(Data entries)
◇ ◇ ◇ ◇ ◇ ◇ ◇

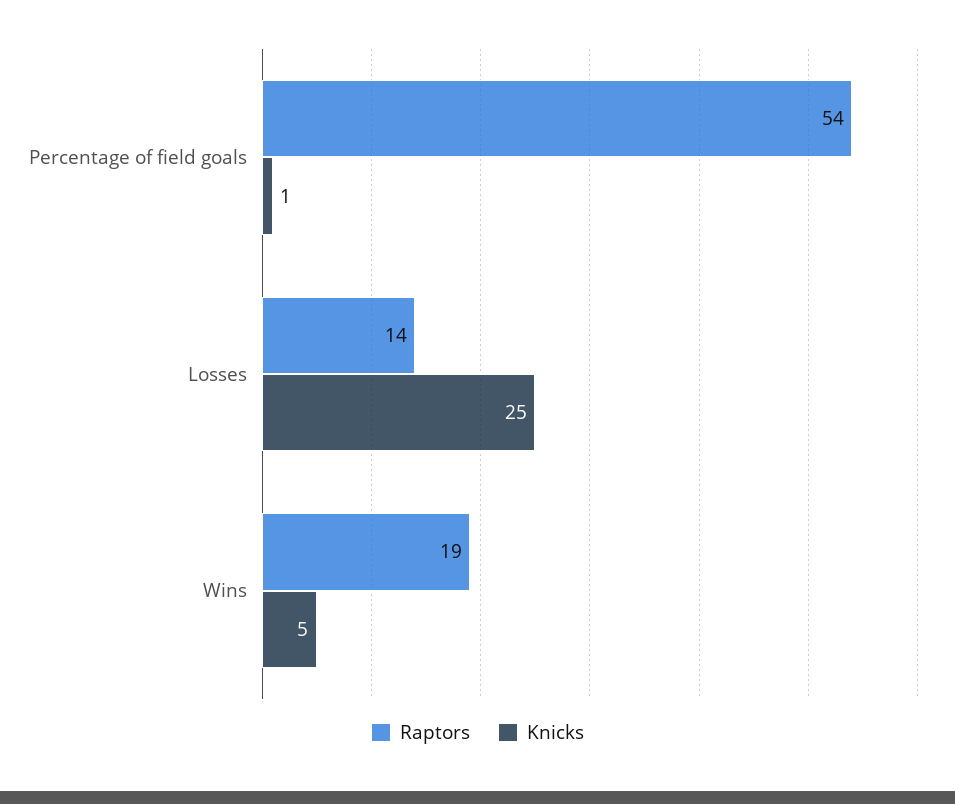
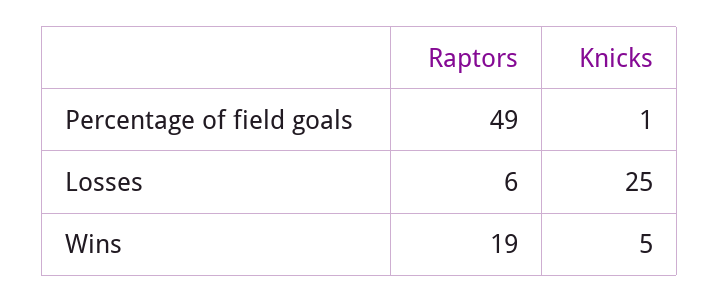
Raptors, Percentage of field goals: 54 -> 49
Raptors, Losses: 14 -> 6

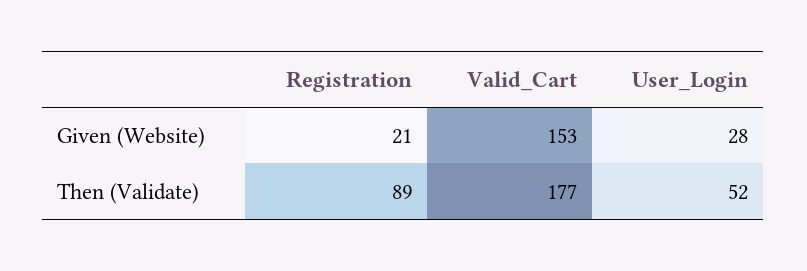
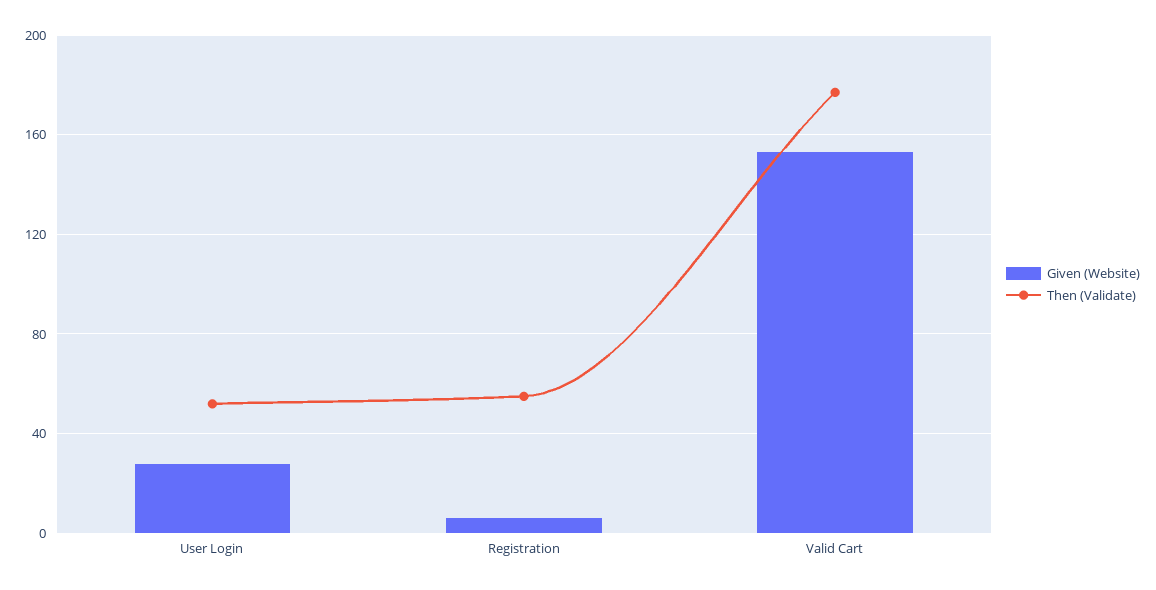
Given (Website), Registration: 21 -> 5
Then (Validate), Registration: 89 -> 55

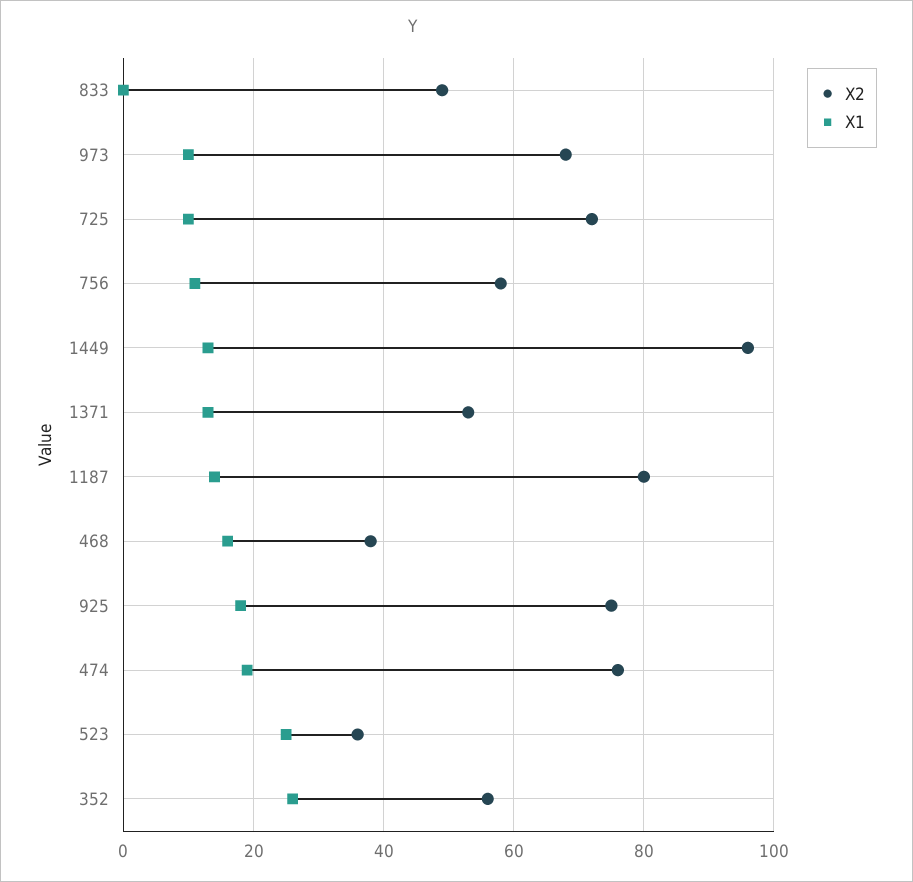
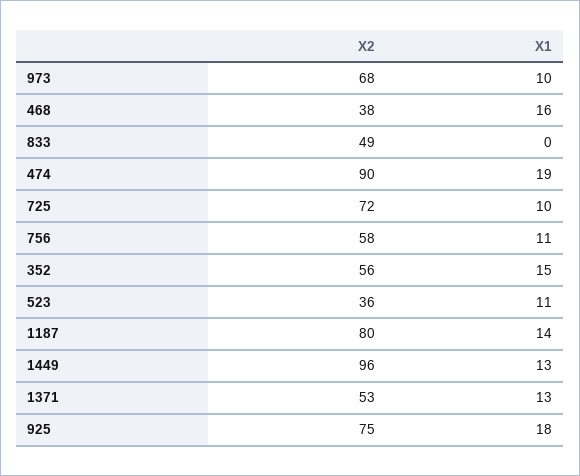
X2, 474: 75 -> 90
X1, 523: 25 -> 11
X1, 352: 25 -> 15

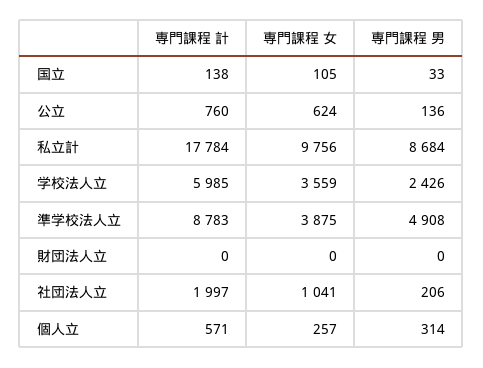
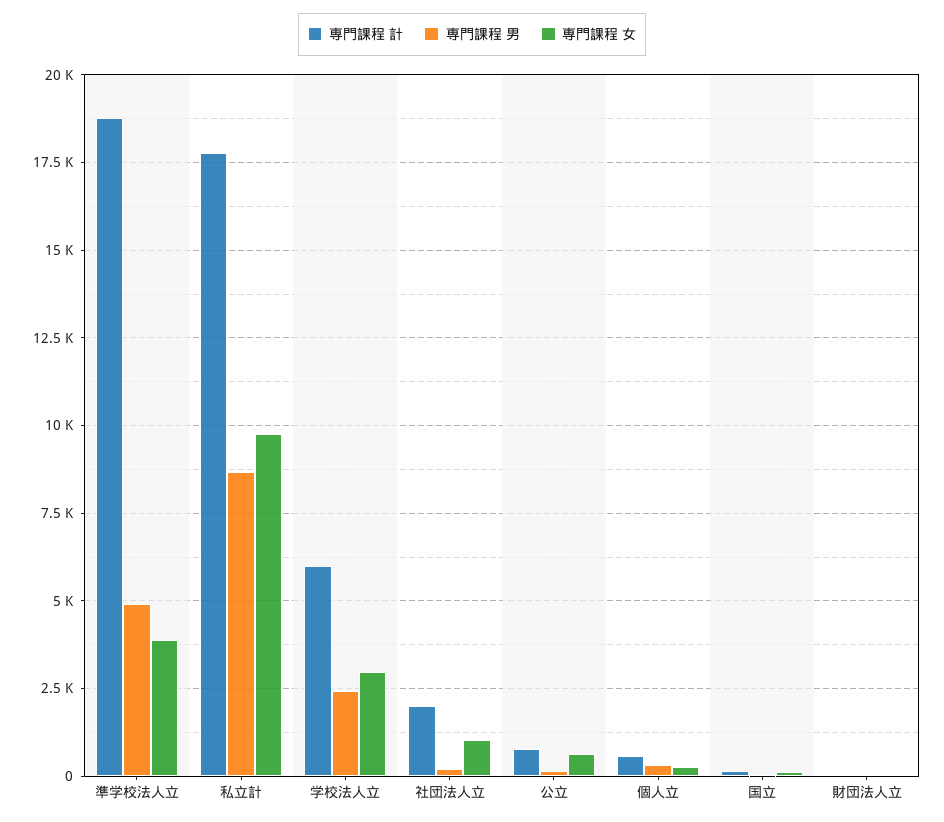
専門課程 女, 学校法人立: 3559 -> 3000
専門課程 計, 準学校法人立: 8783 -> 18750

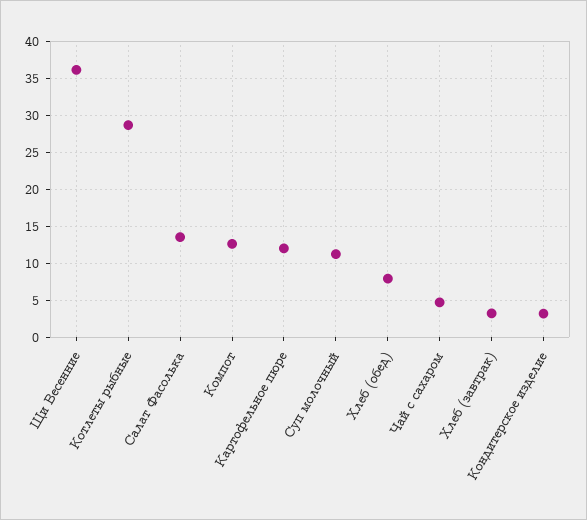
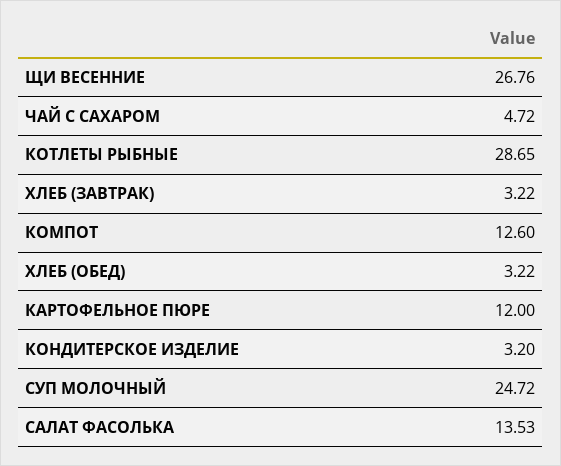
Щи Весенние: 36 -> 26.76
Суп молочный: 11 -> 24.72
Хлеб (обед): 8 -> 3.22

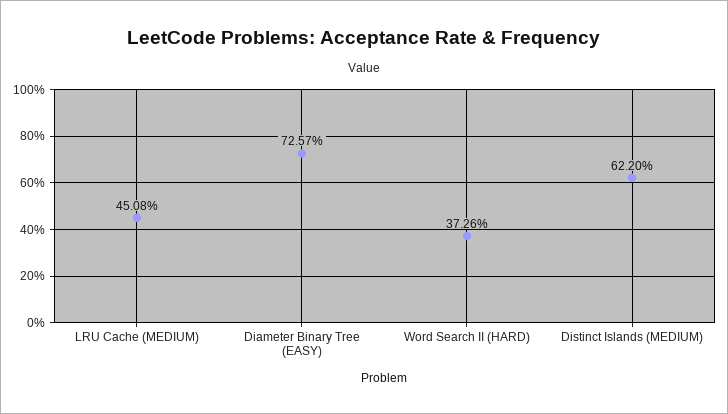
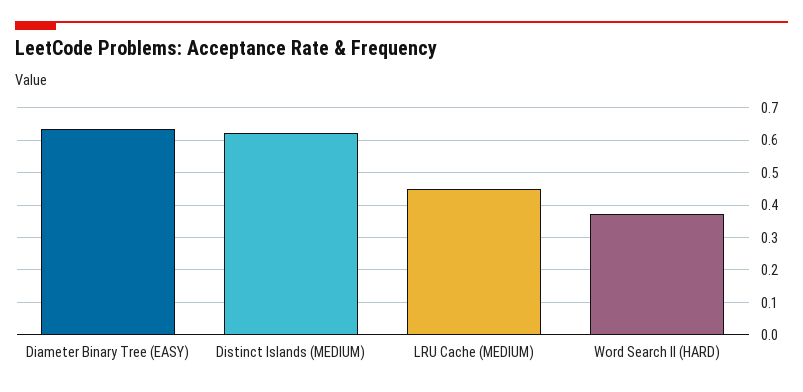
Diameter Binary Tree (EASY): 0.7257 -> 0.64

◇ ◇ ◇ ◇ ◇ ◇ ◇

- Your task -
Reproduce the entries above without change, omitting all pictures.

- Problem solution -
Raptors, Percentage of field goals: 54 -> 49
Raptors, Losses: 14 -> 6

Given (Website), Registration: 21 -> 5
Then (Validate), Registration: 89 -> 55

X2, 474: 75 -> 90
X1, 523: 25 -> 11
X1, 352: 25 -> 15

専門課程 女, 学校法人立: 3559 -> 3000
専門課程 計, 準学校法人立: 8783 -> 18750

Щи Весенние: 36 -> 26.76
Суп молочный: 11 -> 24.72
Хлеб (обед): 8 -> 3.22

Diameter Binary Tree (EASY): 0.7257 -> 0.64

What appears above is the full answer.